> **What you have to do**: Beneath this line sits some data. Return only its lines from the one holding "[318,538,383,552] Data(No ->" through the one holding "[242,110,342,129] ( 0)", inclusive, exactly, with the images removed.
═══ Input material
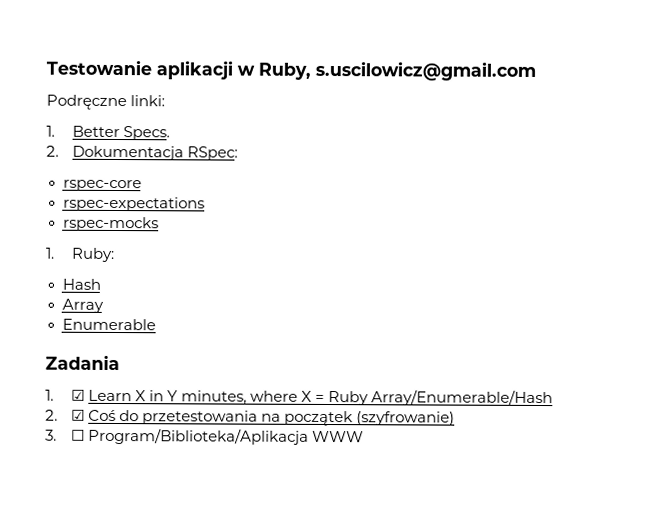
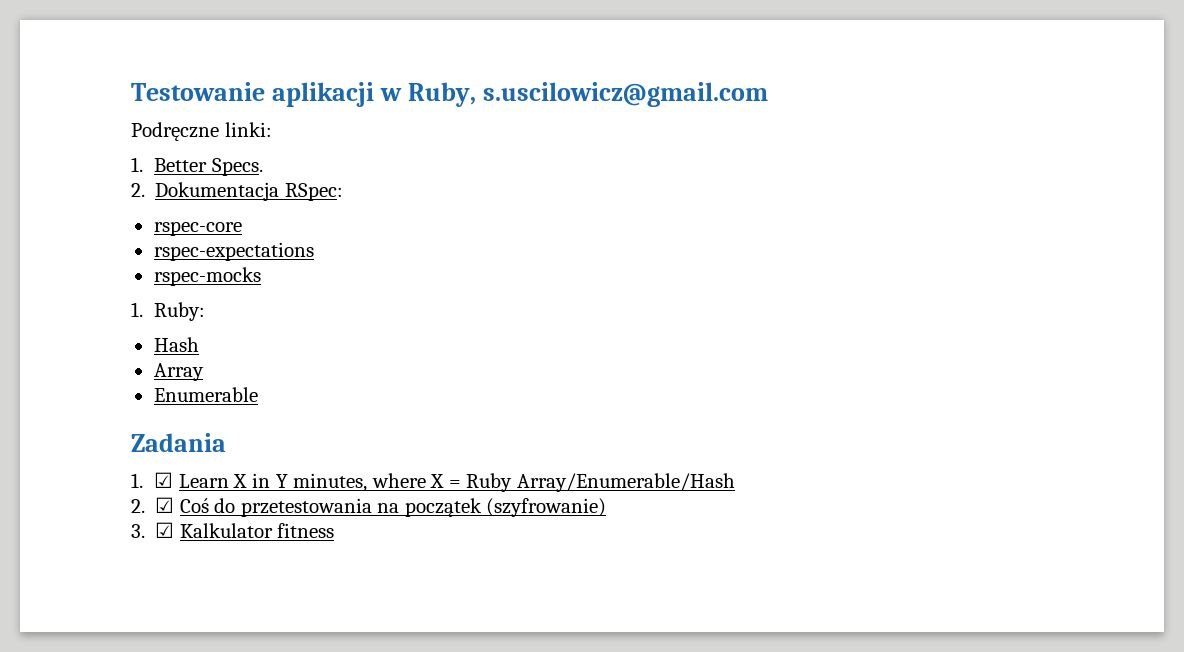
[70,427,365,445] ☐ Program/Biblioteka/Aplikacja WWW -> [155,522,335,538] ☑ Kalkulator fitness

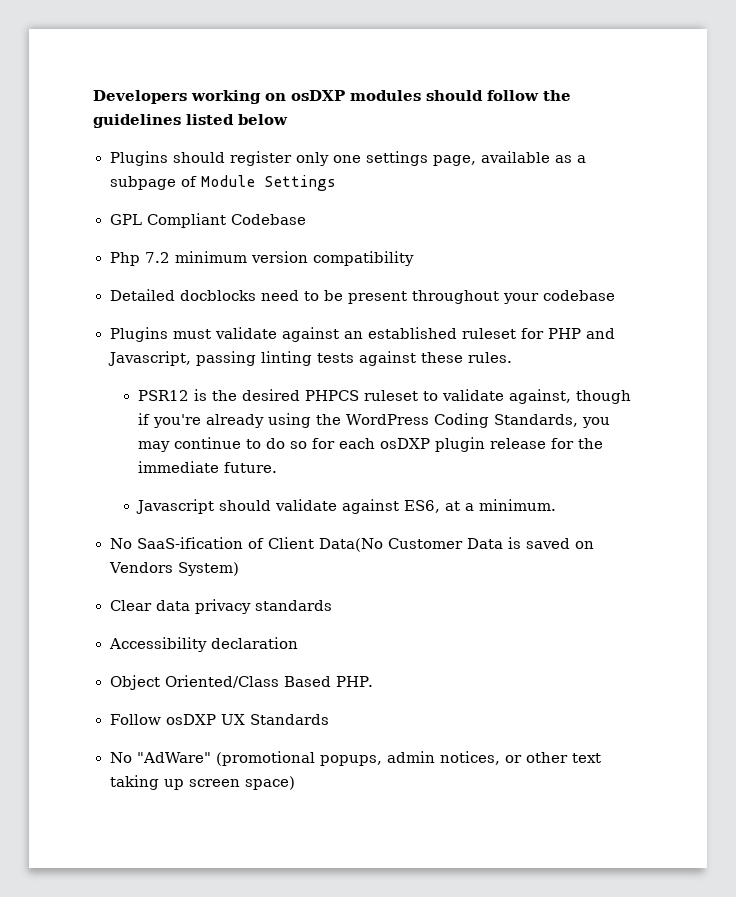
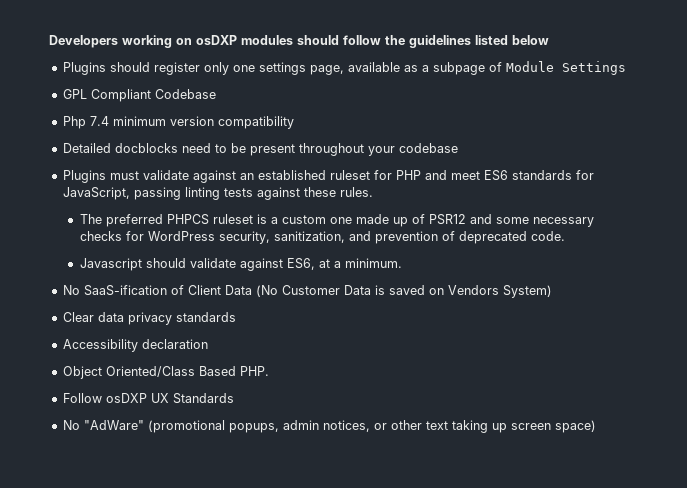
[144,252,170,263] 7.2 -> [89,116,109,126] 7.4
[107,351,191,366] Javascript, -> [450,170,594,181] [62,187,130,200] meet ES6 standards for JavaScript,
[137,389,631,404] [137,413,610,428] [137,437,603,452] [137,461,277,473] PSR12 is the desired PHPCS ruleset to validate against, though if you're already using the WordPress Coding Standards, you may continue to do so for each osDXP plugin release for the immediate future. -> [79,214,594,227] [79,231,565,244] The preferred PHPCS ruleset is a custom one made up of PSR12 and some necessary checks for WordPress security, sanitization, and prevention of deprecated code.
[318,538,383,552] Data(No -> [224,285,278,297] Data (No

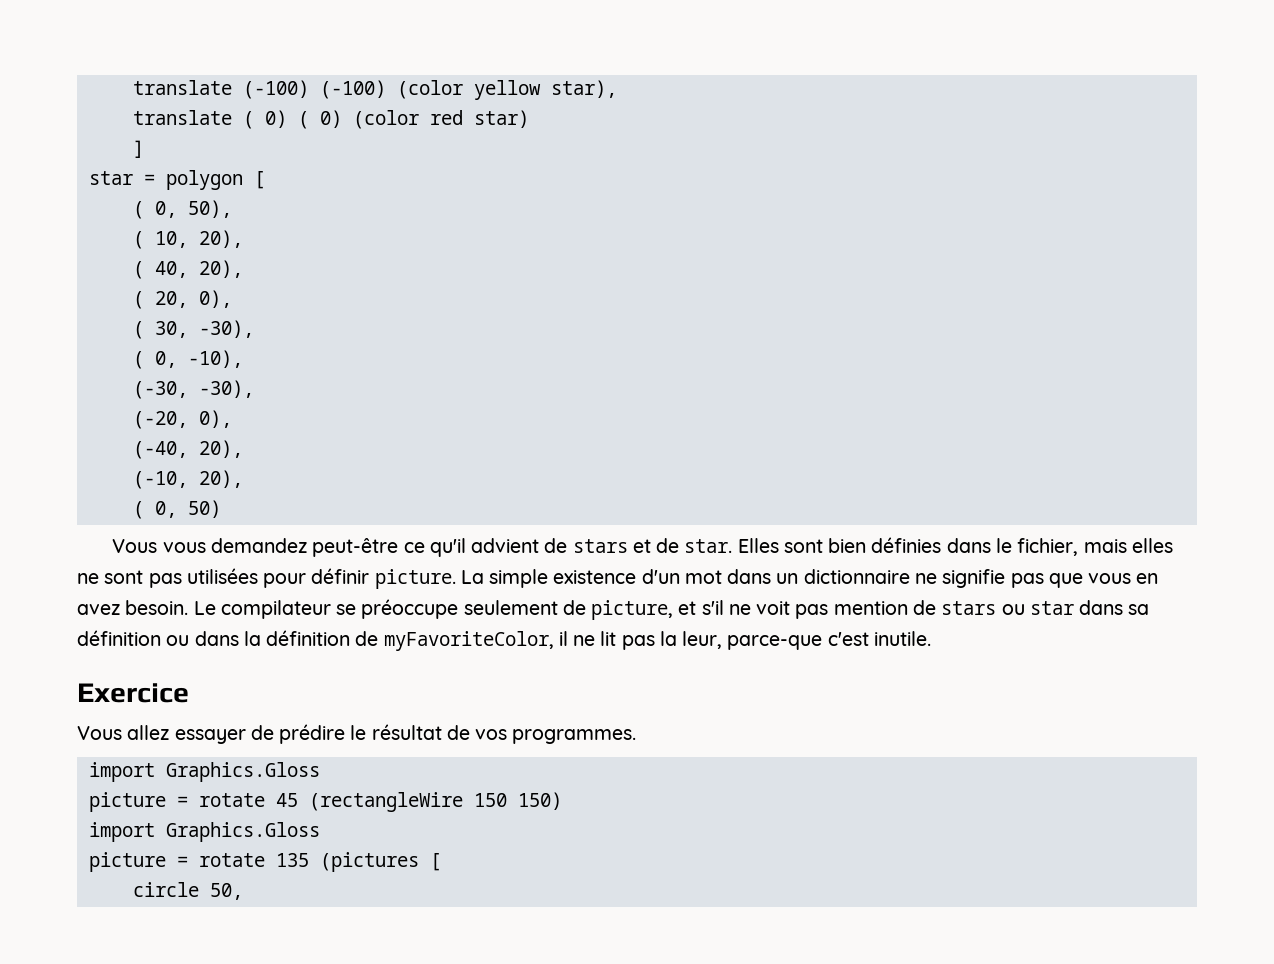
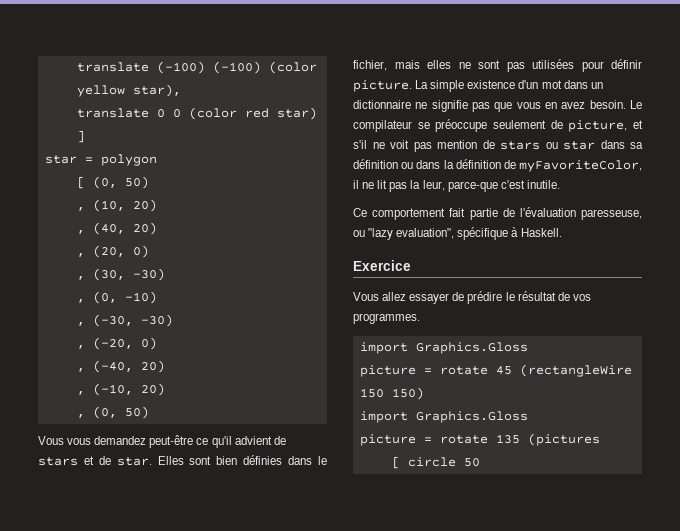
[242,110,342,129] ( 0) ( 0) -> [156,109,181,118] 0 0
[253,171,265,189] [132,200,232,219] [132,230,243,249] [132,260,243,279] [132,290,232,309] [132,320,254,339] [132,350,243,369] [132,380,254,399] [132,410,232,429] [132,440,243,459] [132,470,243,489] [132,501,177,519] [ // ( 0, 50), // ( 10, 20), // ( 40, 20), // ( 20, 0), // ( 30, -30), // ( 0, -10), // (-30, -30), // (-20, 0), // (-40, 20), // (-10, 20), // ( 0, -> [76,176,149,189] [76,199,157,212] [76,222,157,235] [76,245,149,258] [76,268,165,281] [76,291,157,304] [76,314,173,327] [76,337,157,350] [76,360,165,373] [76,383,165,396] [76,406,117,419] // [ (0, 50) // , (10, 20) // , (40, 20) // , (20, 0) // , (30, -30) // , (0, -10) // , (-30, -30) // , (-20, 0) // , (-40, 20) // , (-10, 20) // , (0,
(931, 638) none -> [353,207,642,220] [353,227,562,240] // Ce comportement fait partie de l'évaluation paresseuse, ou "lazy evaluation", spécifique à Haskell.
[429,853,441,871] [132,882,243,900] [ // circle 50, -> [391,456,480,469] // [ circle 50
══════
> **Result of this task**:
[318,538,383,552] Data(No -> [224,285,278,297] Data (No

[242,110,342,129] ( 0) ( 0) -> [156,109,181,118] 0 0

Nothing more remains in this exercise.